The program announced both hires on Thursday.

“I was looking for an experienced teacher, mentor, recruiter and developer of student-athletes,” head coach Brian Kelly said in a statement. “Del not only met the criteria, but he exceeded it. He also understands, respects and values the type of young men we want to bring to this University and football program.”

Alexander, who’ll lean on his West Coast roots and familiarity with new offensive coordinator Chip Long, said the following:

“I’m excited to officially get on board, hit the road recruiting, and to find and develop the best student-athletes in the country. Notre Dame is a special place, and I’ve been able to the see the power of its brand on the recruiting trails across the country for the last 15-20 years. I’m honored and humbled to serve this University, this program and these remarkable young men.”

Balis comes to Notre Dame from UConn, with an impressive pedigree that counts jobs at Mississippi State, Florida, Virginia and Utah. He takes over for Paul Longo, who is taking a leave of absence from the football program, per the official release.

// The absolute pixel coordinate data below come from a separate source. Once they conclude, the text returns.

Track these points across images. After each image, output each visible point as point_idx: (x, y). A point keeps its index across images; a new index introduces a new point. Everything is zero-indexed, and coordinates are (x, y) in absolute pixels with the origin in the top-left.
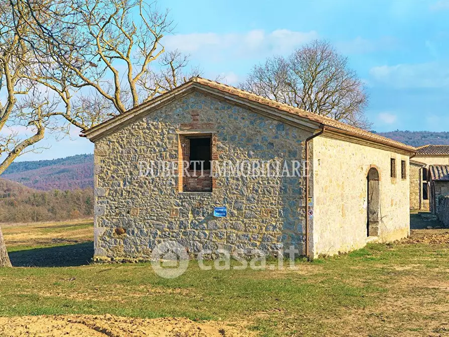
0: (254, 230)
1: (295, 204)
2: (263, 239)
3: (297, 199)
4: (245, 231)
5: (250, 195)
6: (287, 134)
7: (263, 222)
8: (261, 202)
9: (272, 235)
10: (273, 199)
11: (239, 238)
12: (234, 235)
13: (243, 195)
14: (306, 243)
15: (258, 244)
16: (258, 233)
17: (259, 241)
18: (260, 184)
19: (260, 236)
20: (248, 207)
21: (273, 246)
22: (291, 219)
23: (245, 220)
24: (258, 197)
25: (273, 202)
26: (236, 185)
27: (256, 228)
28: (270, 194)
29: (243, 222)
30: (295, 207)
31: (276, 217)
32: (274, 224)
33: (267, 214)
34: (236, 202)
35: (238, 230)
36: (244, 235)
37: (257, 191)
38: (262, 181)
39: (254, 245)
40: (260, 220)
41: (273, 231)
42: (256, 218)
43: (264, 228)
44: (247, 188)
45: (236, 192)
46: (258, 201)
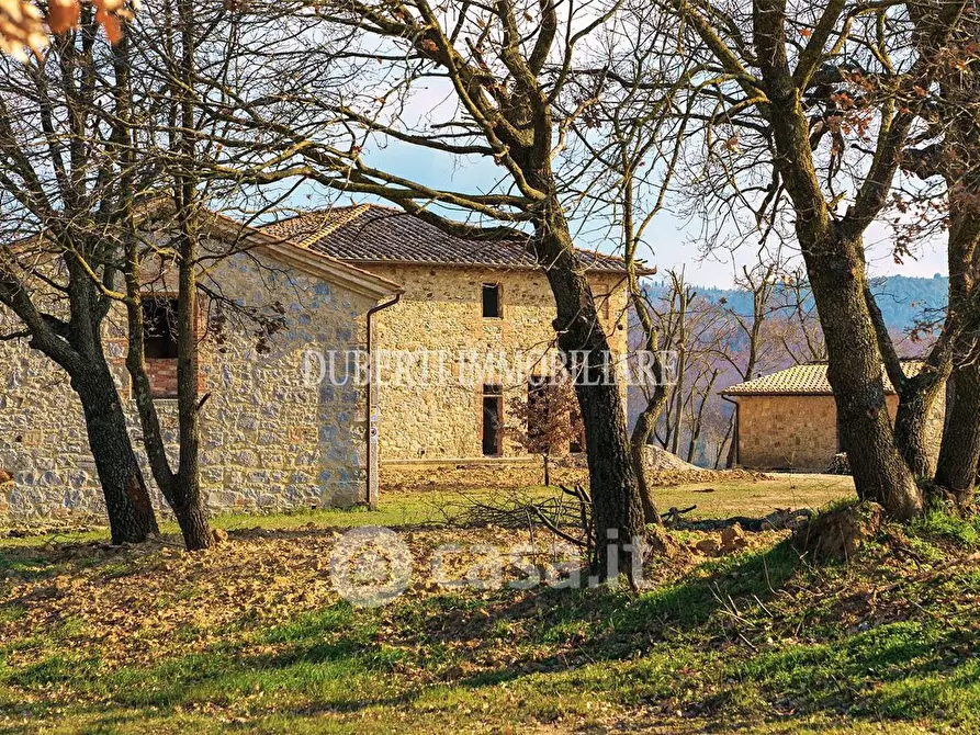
0: (276, 464)
1: (347, 419)
2: (292, 480)
3: (350, 410)
4: (260, 466)
5: (269, 404)
6: (334, 301)
7: (291, 449)
8: (288, 415)
9: (307, 472)
10: (309, 410)
11: (249, 479)
12: (239, 474)
13: (255, 403)
14: (368, 481)
15: (283, 487)
16: (283, 470)
17: (283, 483)
18: (287, 385)
19: (286, 474)
20: (266, 424)
21: (309, 490)
22: (341, 444)
23: (258, 447)
24: (283, 408)
25: (310, 415)
26: (243, 387)
27: (279, 460)
28: (305, 401)
29: (255, 450)
30: (347, 423)
31: (315, 442)
32: (311, 452)
33: (300, 436)
34: (243, 416)
35: (247, 466)
36: (258, 474)
37: (281, 397)
38: (290, 379)
39: (276, 490)
40: (287, 447)
41: (309, 465)
42: (279, 443)
43: (293, 460)
44: (263, 391)
45: (243, 400)
46: (283, 414)
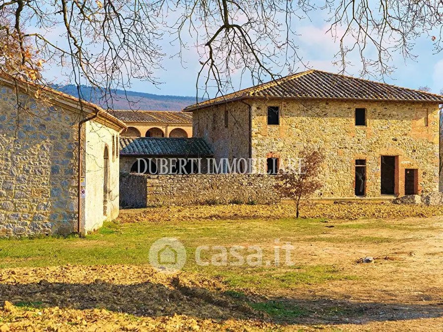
0: (25, 210)
1: (67, 184)
2: (34, 219)
3: (69, 179)
4: (15, 211)
5: (21, 175)
6: (60, 117)
7: (34, 201)
8: (32, 182)
9: (43, 215)
10: (44, 179)
11: (9, 218)
12: (3, 215)
13: (12, 175)
14: (79, 220)
15: (29, 223)
16: (29, 213)
17: (29, 220)
18: (32, 165)
19: (30, 215)
20: (19, 187)
21: (44, 224)
22: (63, 198)
23: (14, 200)
24: (29, 178)
25: (45, 182)
26: (5, 166)
27: (26, 207)
28: (42, 174)
29: (12, 202)
30: (67, 187)
31: (48, 197)
32: (46, 203)
33: (39, 194)
34: (5, 182)
35: (7, 210)
36: (14, 215)
37: (27, 171)
38: (33, 161)
39: (24, 224)
40: (31, 200)
41: (45, 210)
42: (26, 198)
43: (35, 208)
44: (17, 168)
45: (5, 173)
46: (29, 181)
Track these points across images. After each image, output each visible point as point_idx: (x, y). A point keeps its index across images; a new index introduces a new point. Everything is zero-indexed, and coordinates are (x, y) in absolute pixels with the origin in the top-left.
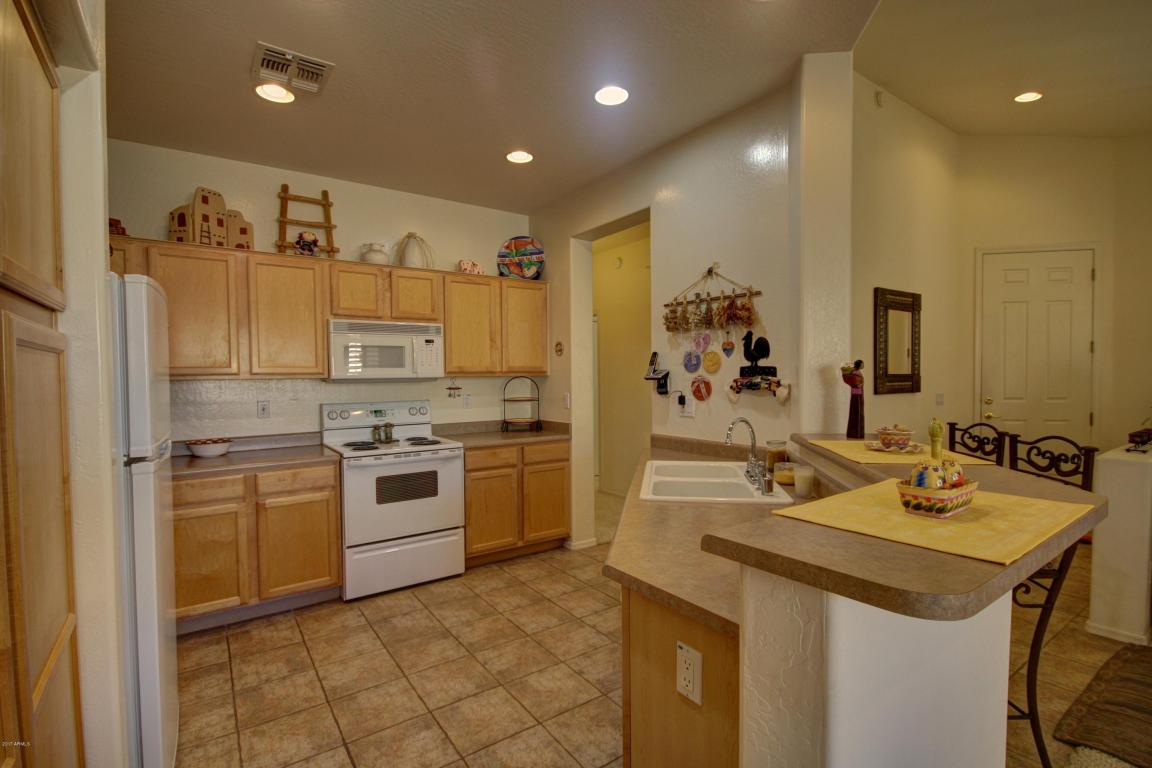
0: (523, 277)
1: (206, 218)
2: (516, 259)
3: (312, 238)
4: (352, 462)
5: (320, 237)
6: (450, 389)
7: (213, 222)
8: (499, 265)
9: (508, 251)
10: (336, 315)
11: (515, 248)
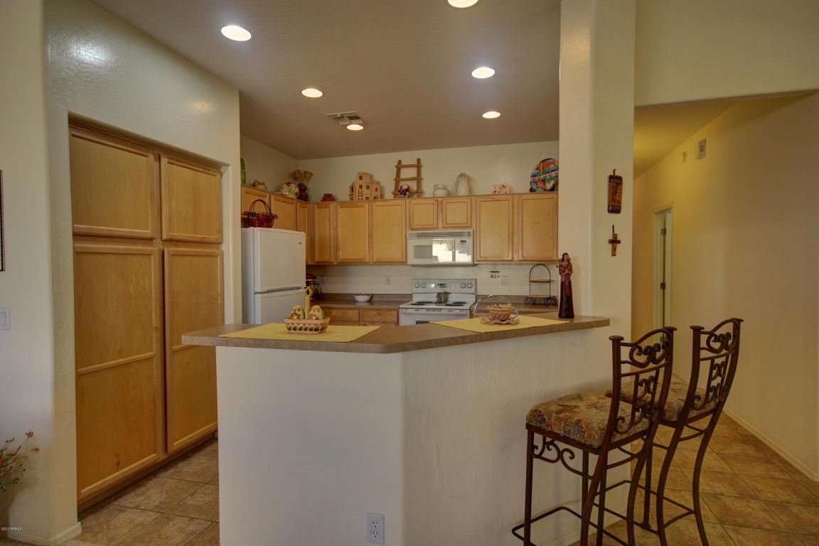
0: (545, 190)
1: (361, 187)
2: (542, 177)
3: (406, 187)
4: (404, 310)
5: (413, 186)
6: (492, 272)
7: (364, 187)
8: (531, 183)
9: (538, 171)
10: (413, 229)
11: (543, 168)
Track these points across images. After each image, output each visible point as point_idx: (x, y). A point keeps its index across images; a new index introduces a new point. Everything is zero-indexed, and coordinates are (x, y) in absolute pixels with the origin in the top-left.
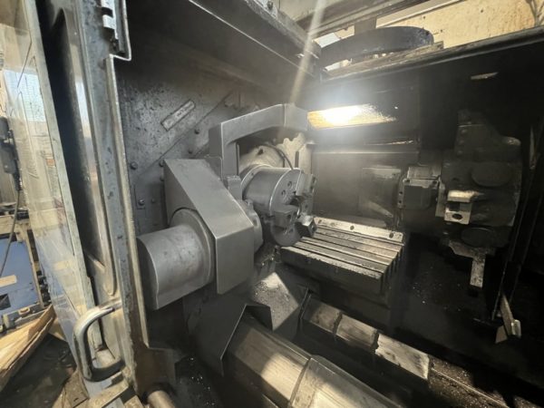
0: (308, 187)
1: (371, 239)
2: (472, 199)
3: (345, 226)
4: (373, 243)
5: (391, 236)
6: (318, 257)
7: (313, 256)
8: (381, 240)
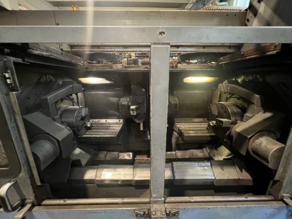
0: (87, 113)
1: (113, 124)
2: (136, 108)
3: (103, 121)
4: (114, 125)
5: (119, 121)
6: (95, 136)
7: (93, 136)
8: (117, 123)
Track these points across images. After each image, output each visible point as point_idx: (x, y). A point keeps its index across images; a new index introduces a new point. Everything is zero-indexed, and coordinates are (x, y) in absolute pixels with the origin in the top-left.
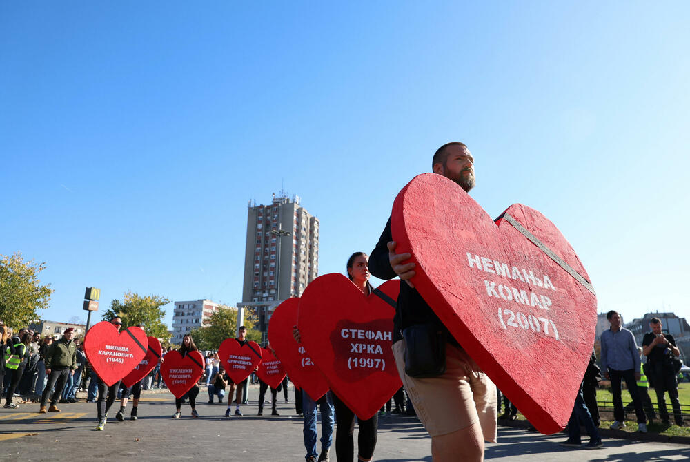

“Matt comes to Notre Dame with impeccable credentials and incredibly high praise from the likes of Urban Meyer, Mickey Marotti, Dan Mullen, Bob Diaco and Al Groh,” Kelly said. “He’s already instituted a strength program built with a foundation that focuses on hard work, discipline and top-notch competition. Matt will demand the best from our players, not only in the weight room, but in many other areas within our program. I couldn’t be more excited to have him in place moving forward.”